Car il est bien question de l’enfant dans cet ouvrage, de sa capacité à la rêverie, de ce qui constitue son imaginaire, des outils dont il a besoin pour comprendre le monde. Ainsi, le questionnement sur l’image trouve sa place dans cette analyse dans la mesure où les innovations graphiques présentes dans les albums font état de recherches poétiques qui tissent un lien entre présent et passé. Le travail sur la carte postale, sur l’orientalisme, sur les aspects culturels de l’imaginaire migrant montre notamment une forme renouvelée d’un imaginaire déconstruisant l’exotisme colonial en le refondant dans une hybridité féconde.





 
Dans ce prolongement éducatif, l’aspect didactique et pédagogique de ce voyage dans les terres de la migration est évoqué par l’analyse des programmes, des manuels scolaires, des pratiques de classe, des représentations institutionnelles, des langages qu’ils véhiculent et de la réception des textes migrants dans le domaine scolaire. La thématique de l’interculturel, qui peut nous sembler dépassée, est revisitée par la notion d’entre-deux et nous proposons, par la construction d’un triangle didactique qui s’énonce comme une leçon de « la chose migrante », une analyse qui prenne en compte la littérarité des textes migrants et non pas seulement leurs vecteurs culturels. Ces prises de conscience en terme éducatif laissent à penser que cette littérature a de nombreuses implications pluridisciplinaires et qu’elle doit, par son caractère d’intentionnalité pour la jeunesse, permettre de réfléchir à l’intégration des enfants, du point de vue de leurs devenirs et de leurs inscriptions dans le projet national.
 
La littérature de jeunesse migrante est une manifestation du contemporain qui génère des passerelles entre passé et présent, qui interroge les modèles et les figures tutélaires au travers de nouvelles sources d’écriture, qui passe par la refondation d’un langage mixé, par la vocalisation de l’hybridité, par la créativité de l’image pour redonner au texte un statut mémoriel, médiatique et de médiation de l’Histoire. 
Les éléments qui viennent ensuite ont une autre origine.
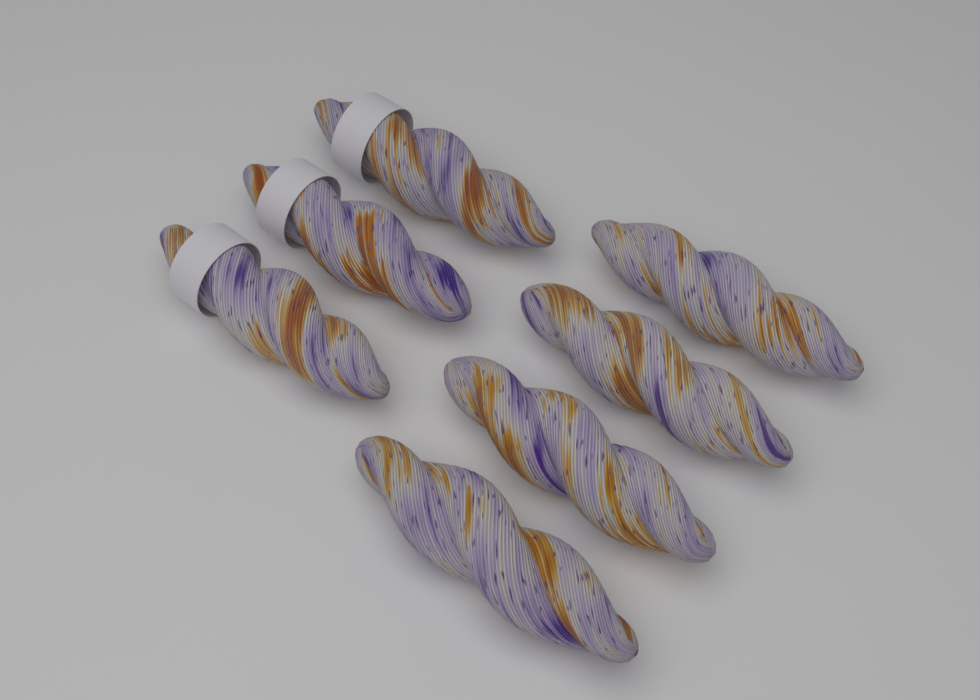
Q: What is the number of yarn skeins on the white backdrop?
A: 7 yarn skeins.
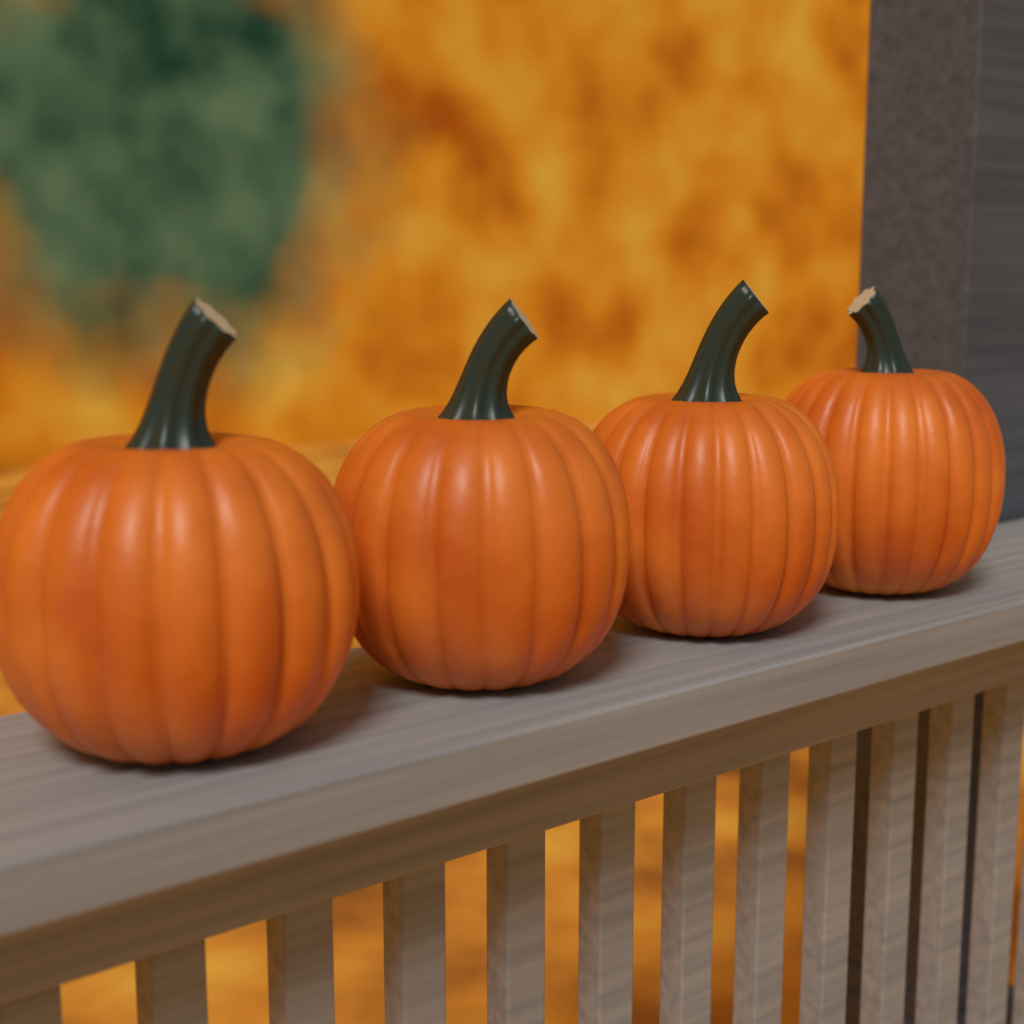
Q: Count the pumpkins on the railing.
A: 4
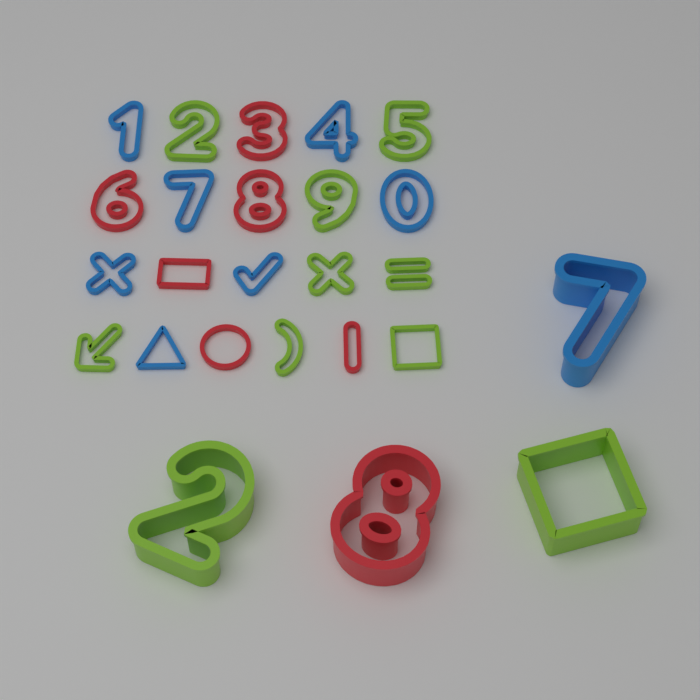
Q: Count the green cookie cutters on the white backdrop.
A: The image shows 10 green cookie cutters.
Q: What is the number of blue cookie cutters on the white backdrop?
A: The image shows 8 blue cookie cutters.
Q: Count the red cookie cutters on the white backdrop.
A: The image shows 7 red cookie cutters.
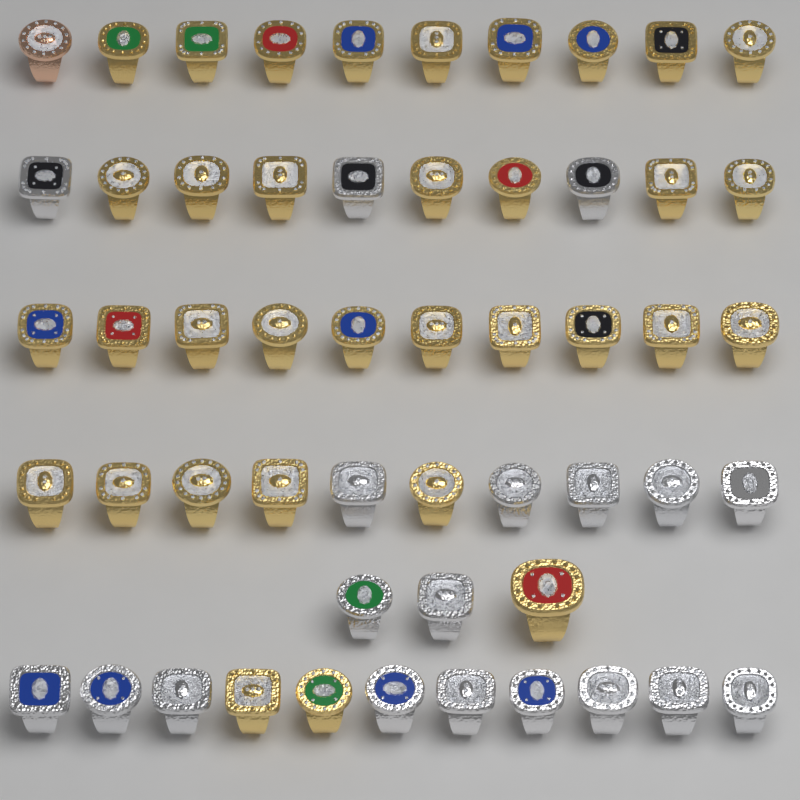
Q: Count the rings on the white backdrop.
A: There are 54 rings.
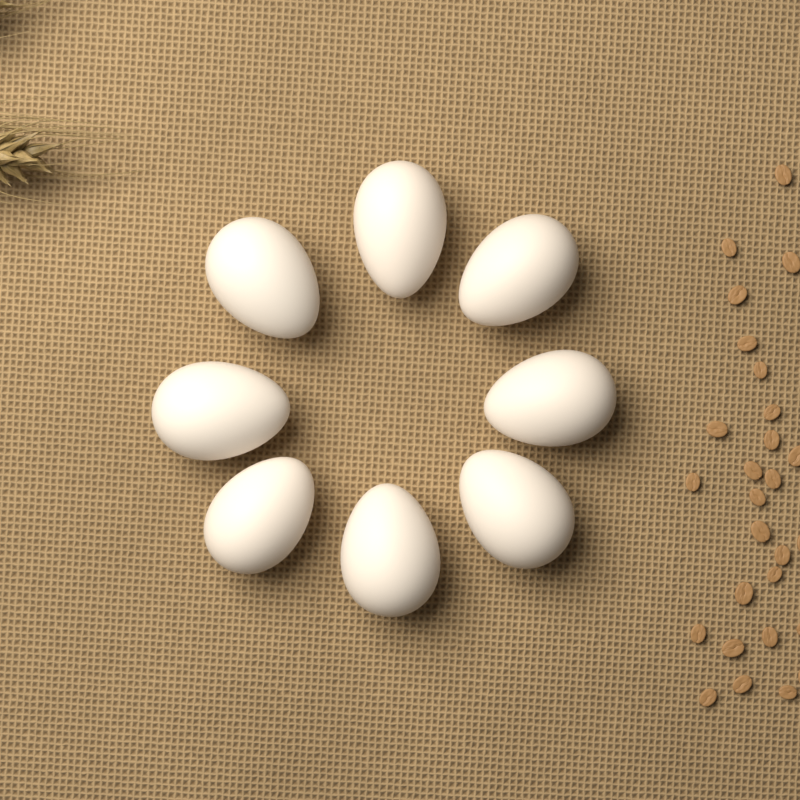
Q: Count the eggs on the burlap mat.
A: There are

1. Azouz Begag, Djillali Defali, Leçons coloniales, Delcourt, 2012.
3. Selon Benjamin Stora, « La solitude des incomprises : la guerre d’Algérie dans les écrits de femmes européennes (1960-2000) » in Expressions maghrébines, vol. 1, n°1, été 2003, Histoire(s), p. 51.

4. A l’instar de Jacques Derrida qui propose le terme de "différance" lors d’une conférence en 1968 à la Société Française de Philosophie pour désigner un nouveau concept non statique. La « résilience », concept élaboré par Boris Cyrulnik, désigne la capacité qu’a un être humain de dépasser un trauma.

5. Edgar Morin, La méthode 6-Ethique, Seuil, 2004. Pour lui, la « reliance » désigne le fait de créer du lien, de se relier avec les autres, comme antidote à l’angoisse intrinsèque de l’homme.